*** Opening of EXERCISE DATA ***
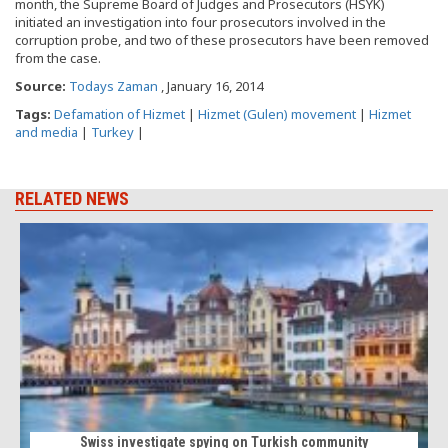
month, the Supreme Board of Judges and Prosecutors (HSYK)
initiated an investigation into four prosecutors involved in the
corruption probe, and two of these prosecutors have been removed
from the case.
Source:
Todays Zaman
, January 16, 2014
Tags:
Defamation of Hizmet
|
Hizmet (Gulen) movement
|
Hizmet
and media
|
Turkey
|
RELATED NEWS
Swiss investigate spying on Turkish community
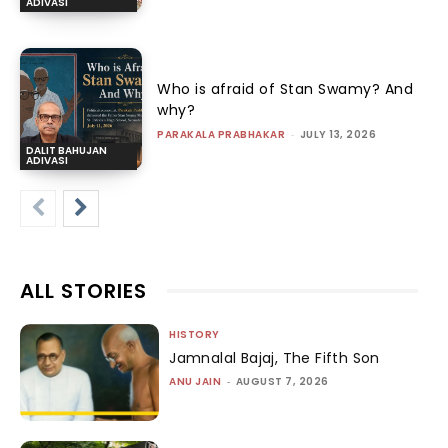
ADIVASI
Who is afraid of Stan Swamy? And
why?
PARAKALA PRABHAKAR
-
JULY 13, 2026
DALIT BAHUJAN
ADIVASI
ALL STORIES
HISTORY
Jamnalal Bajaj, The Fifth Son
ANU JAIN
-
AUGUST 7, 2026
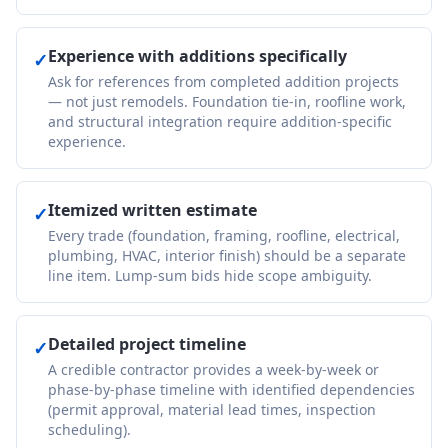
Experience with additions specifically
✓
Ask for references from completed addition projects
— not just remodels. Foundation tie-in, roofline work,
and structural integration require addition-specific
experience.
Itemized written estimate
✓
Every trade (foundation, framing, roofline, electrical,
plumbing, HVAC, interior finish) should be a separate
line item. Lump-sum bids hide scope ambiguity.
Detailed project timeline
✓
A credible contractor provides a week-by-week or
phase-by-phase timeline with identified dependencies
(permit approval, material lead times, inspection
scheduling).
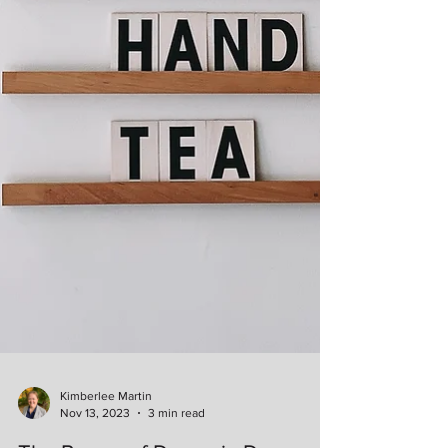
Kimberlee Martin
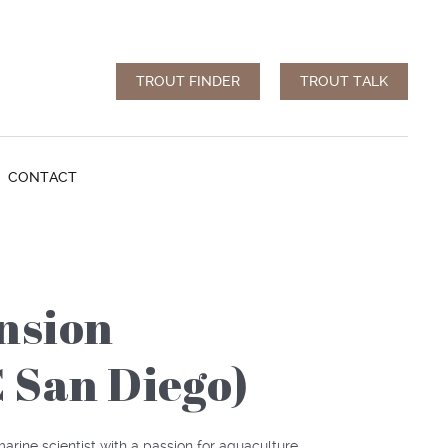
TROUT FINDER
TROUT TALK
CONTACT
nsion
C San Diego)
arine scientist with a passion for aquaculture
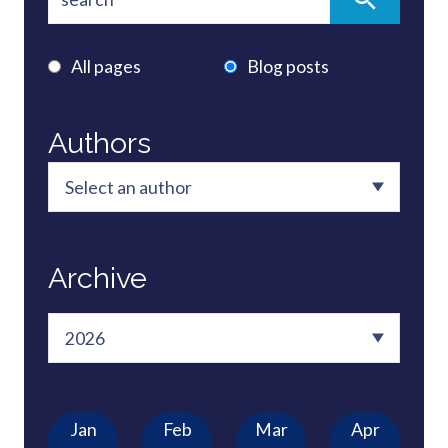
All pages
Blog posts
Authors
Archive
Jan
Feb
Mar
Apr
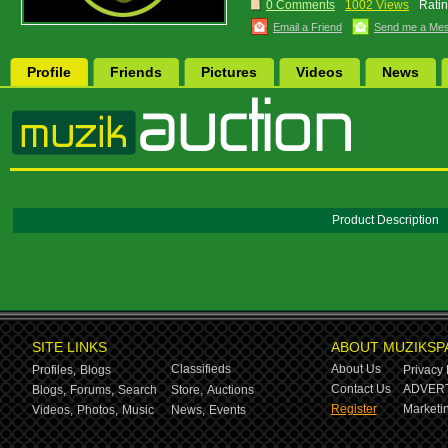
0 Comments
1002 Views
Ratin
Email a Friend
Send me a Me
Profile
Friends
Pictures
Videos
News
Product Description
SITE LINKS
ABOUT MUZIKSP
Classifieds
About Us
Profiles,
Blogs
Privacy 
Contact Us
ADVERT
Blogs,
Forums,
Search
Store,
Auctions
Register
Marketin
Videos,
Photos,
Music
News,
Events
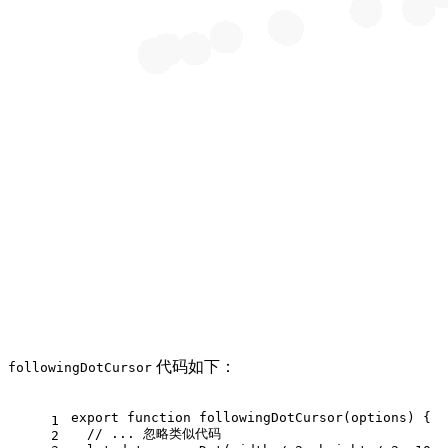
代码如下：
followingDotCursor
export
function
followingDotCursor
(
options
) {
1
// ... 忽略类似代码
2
*** Close of EXERCISE DATA ***
Copy the material verbatim from the line with "Kimberlee Martin" through to the end, including both of those lines. Omit the pictures from your answer.

## TASK RESULT
Kimberlee Martin
TROUT FINDER
TROUT TALK
CONTACT
nsion
C San Diego)
arine scientist with a passion for aquaculture
All pages
Blog posts
Authors
Archive
Jan
Feb
Mar
Apr
0 Comments
1002 Views
Ratin
Email a Friend
Send me a Me
Profile
Friends
Pictures
Videos
News
Product Description
SITE LINKS
ABOUT MUZIKSP
Classifieds
About Us
Profiles,
Blogs
Privacy 
Contact Us
ADVERT
Blogs,
Forums,
Search
Store,
Auctions
Register
Marketin
Videos,
Photos,
Music
News,
Events
代码如下：
followingDotCursor
export
function
followingDotCursor
(
options
) {
1
// ... 忽略类似代码
2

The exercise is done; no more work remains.